Civil Code §3294 authorizes the recovery of punitive damages in non-contract cases where “the defendant has been guilty of oppression, fraud, or malice . . . .”  The Court in Taylor v. Superior Court (1979) 24 Cal.3d 890, 894-95, found that “[s]omething more than the mere commission of a tort is always required for punitive damages.  There must be circumstances of aggravation or outrage, such as spite or ‘malice,’ or a fraudulent or evil motive on the part of the defendant, or such a conscious and deliberate disregard of the interests of others that his conduct may be called willful or wanton.”

Civil Code §3294(b) states: “With respect to a corporate employer, the advance knowledge and conscious disregard, authorization, ratification or act of oppression, fraud, or malice must be on the part of an officer, director, or managing agent of the corporation.”

A tenant may state a cause of action in tort against his landlord for damages resulting from a breach of the implied warranty of habitability.”  Stoiber v. Honeychuck (1980) 101 Cal. App. 3d 903, 918-19; see also Smith v. David (1981) 120 Cal. App. 3d 101, 112 n.3 (a tenant “may seek general and punitive damages for . . . breach of warranty [of habitability]”).  The court in Stoiber found that plaintiff stated sufficient facts to support exemplary damages when she “alleged that defendant had actual knowledge of defective conditions in the premises including leaking sewage, deteriorated flooring, falling ceiling, leaking roof, broken windows, and other unsafe and dangerous conditions…[and] alleged defendants ‘In maintaining said nuisance, . . . acted with full knowledge of the consequences thereof and the damage being caused to plaintiff, and their conduct was willful, oppressive and malicious.’”  Stoiber, supra, at 920 (citation omitted).

Defendants argue that the punitive damages claim cannot stand as against Nationwide because plaintiff has failed to comply with the requisite heightened pleading standards applicable to claims for punitive damages against corporate entities under Civil Code §3294(b).  Defendants argue that the allegations are conclusory and also contend that “there is no evidence” of certain allegations.  The court notes that at the pleading stage, evidence is not required.

In opposition, plaintiff argues that the allegations are sufficient.

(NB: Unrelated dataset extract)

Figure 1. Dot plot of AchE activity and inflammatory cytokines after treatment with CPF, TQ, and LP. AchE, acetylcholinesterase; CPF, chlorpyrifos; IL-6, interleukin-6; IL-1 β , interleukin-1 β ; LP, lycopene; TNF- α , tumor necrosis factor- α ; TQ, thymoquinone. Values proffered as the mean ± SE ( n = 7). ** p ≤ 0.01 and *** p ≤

            The court rules as follows:  The allegations are insufficient to support a claim for punitive damages.  Unlike in Stoiber, the court finds that the allegations in support of plaintiff’s claim for punitive damages are merely conclusory and do not rise to the level of oppression, fraud, or malice.  At best, plaintiff has alleged defendants acted negligently.  “Inasmuch as Civil Code section 3294 requires as a prerequisite to the recovery of punitive damages that the defendant ‘has been guilty of oppression, fraud, or malice,’ the cases have uniformly recognized that proof of negligence, even gross negligence, or recklessness is insufficient to warrant an award of punitive damages.”  Dawes v. Superior Court (1980) 111 Cal. App. 3d 82, 87 (citations omitted).

The motion is GRANTED WITH LEAVE TO AMEND as to punitive damages.

            As to prayer for attorney’s fees, defendants do not make any argument in their memorandum of points and authorities.  As such, the motion is DENIED as to attorney’s fees.

Defendants are ordered to give notice of the ruling.